It primarily depends on your use of the text changes. When the sequence includes both inserts and deletes it is theoretically impossible to know the details of each insert, since some of the symbols inserted may have subsequently been deleted. Therefore you have to choose what results you really want:
- For some purposes you must to know the exact sequence of changes even if some of the inserted symbols must be left as "?".
- For other purposes you must know exactly how the new text differs from the old but not the exact sequence in which the changes were made.
I will techniques to achieve each of these results. I have used both techniques in the past, so I know they are effective.
To get the exact sequence
This is more appropriate if you are implementing a history or undo log or searching for specific actions.
For these uses, the process you describe is probably best, with one possible change: Instead of "finding the mappings between the unknown symbols and the real ones", simply run the scan forward to find the text of each "Delete" then run it backward to find the text of each "Insert".
In other words:
Start with the initial text and process the changes in order.

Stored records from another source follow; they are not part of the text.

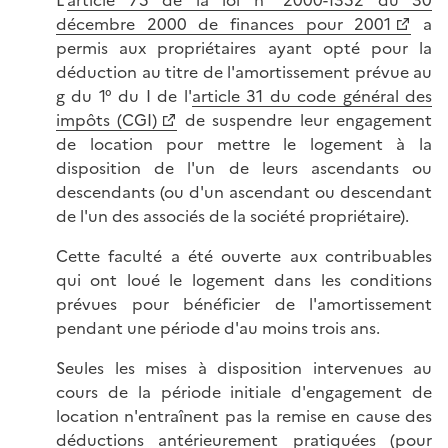
L'
article 75 de la loi n° 2000-1352 du 30
décembre 2000 de finances pour 2001
a
permis aux propriétaires ayant opté pour la
déduction au titre de l'amortissement prévue au
g du 1° du I de l'
article 31 du code général des
impôts (CGI)
de suspendre leur engagement
de location pour mettre le logement à la
disposition de l'un de leurs ascendants ou
descendants (ou d'un ascendant ou descendant
de l'un des associés de la société propriétaire).
Cette faculté a été ouverte aux contribuables
qui ont loué le logement dans les conditions
prévues pour bénéficier de l'amortissement
pendant une période d'au moins trois ans.
Seules les mises à disposition intervenues au
cours de la période initiale d'engagement de
location n'entraînent pas la remise en cause des
déductions antérieurement pratiquées (pour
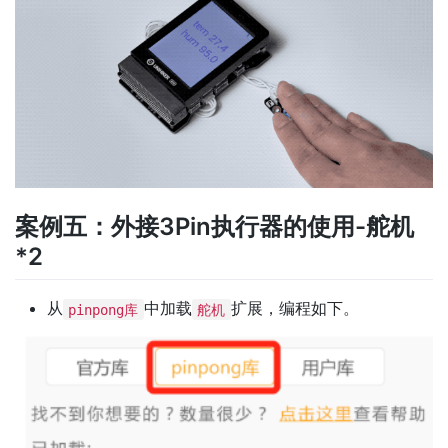
案例五：外接3Pin执行器的使用-舵机
*2
从
中加载
扩展，编程如下。
pinpong库
舵机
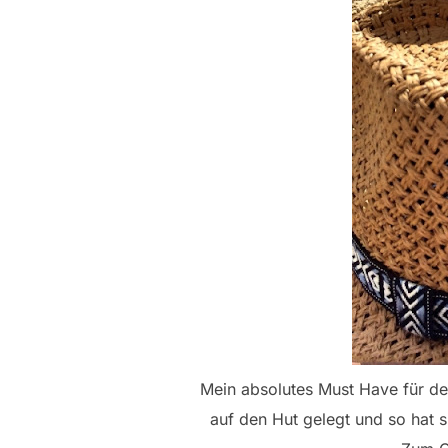
Mein absolutes Must Have für de
auf den Hut gelegt und so hat 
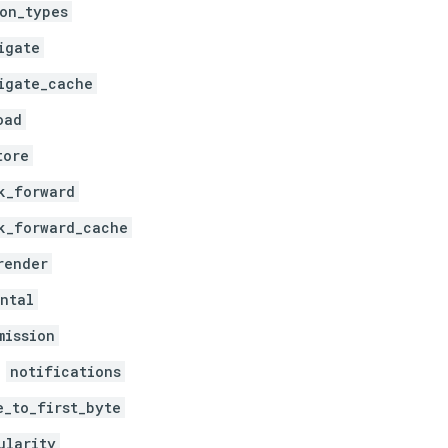
on_types
igate
igate_cache
oad
tore
k_forward
k_forward_cache
render
ntal
mission
notifications
e_to_first_byte
ularity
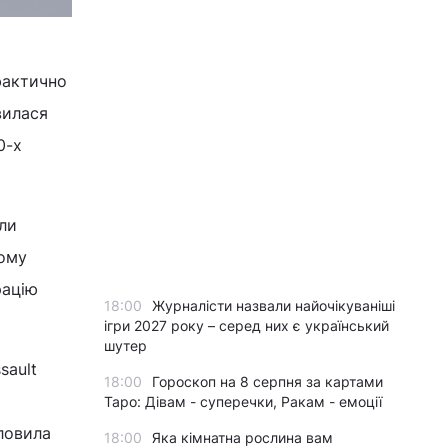
актично
вилася
0-х
ли
ьому
рацію
18:00
Журналісти назвали найочікуваніші
ігри 2027 року – серед них є український
шутер
sault
18:00
Гороскоп на 8 серпня за картами
Таро: Дівам - суперечки, Ракам - емоції
ловила
18:00
Яка кімнатна рослина вам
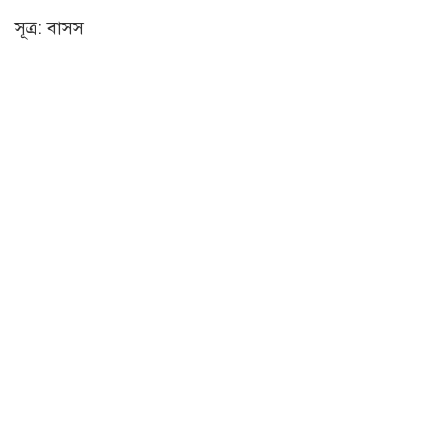
সূত্র: বাসস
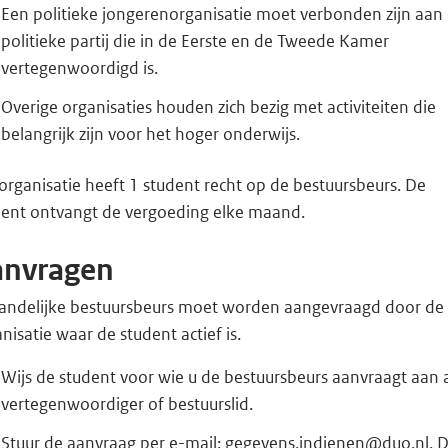
Een politieke jongerenorganisatie moet verbonden zijn aan
politieke partij die in de Eerste en de Tweede Kamer
vertegenwoordigd is.
Overige organisaties houden zich bezig met activiteiten die
belangrijk zijn voor het hoger onderwijs.
organisatie heeft 1 student recht op de bestuursbeurs. De
dent ontvangt de vergoeding elke maand.
anvragen
landelijke bestuursbeurs moet worden aangevraagd door de
nisatie waar de student actief is.
Wijs de student voor wie u de bestuursbeurs aanvraagt aan 
vertegenwoordiger of bestuurslid.
Stuur de aanvraag per e-mail: gegevens.indienen@duo.nl. D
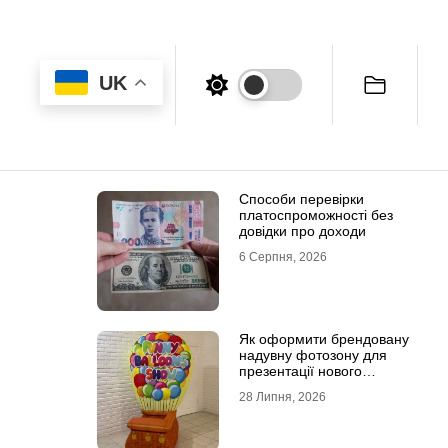
UK
Способи перевірки
платоспроможності без
довідки про доходи
6 Серпня, 2026
Як оформити брендовану
надувну фотозону для
презентації нового
продукту
28 Липня, 2026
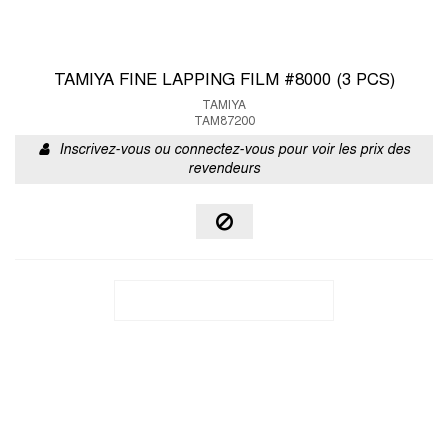
TAMIYA FINE LAPPING FILM #8000 (3 PCS)
TAMIYA
TAM87200
Inscrivez-vous ou connectez-vous pour voir les prix des
revendeurs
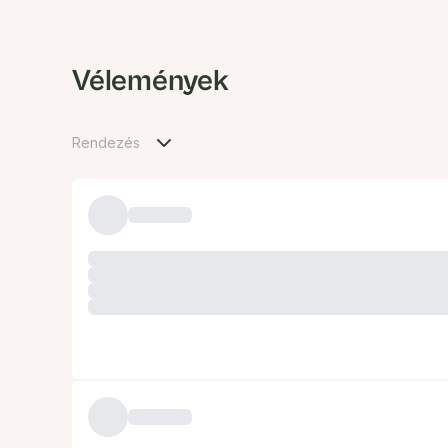
Vélemények
Rendezés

For each insert, insert '?' symbols. For each delete, remove the specified number of symbols and record them as the text deleted.
Start with the final text and process the changes in reverse order. For each delete, insert '?' symbols. For each insert, remove the specified number of symbols and record them as the text inserted.
When this is complete, all of your "Insert" and "Delete" change entries will have the associated text to the best of our knowledge, and any text that was inserted and immediately deleted will be '?' symbols.
To get the difference
This is more appropriate for revision marking or version comparison.
For these uses, simply use the text change information to compute a set of integer ranges in which changes might be found, then use a standard diff algorithm to find the actual changes. This tends to be very efficient in processing incremental changes but still gives you the best updates.
This is particularly nice when you paste in a replacement paragraph that is almost identical to the original: Using the text change information will indicate the whole paragraph is new, but using diff (ie. this technique) will mark only those symbol runs that are actually different.
The code for computing the change range is simple: Represent the change as four integers (oldstart, oldend, newstart, newend). Run through each change:
- If changestart is before newstart, reduce newstart to changestart and reduce oldstart an equal amount
- If changeend is after newend, increase newend to changeend and increase oldend an equal amount
Once this is done, extract range [oldstart, oldend] from the old document and the range [newstart, newend] from the new document, then use the standard diff algorithm to compare them.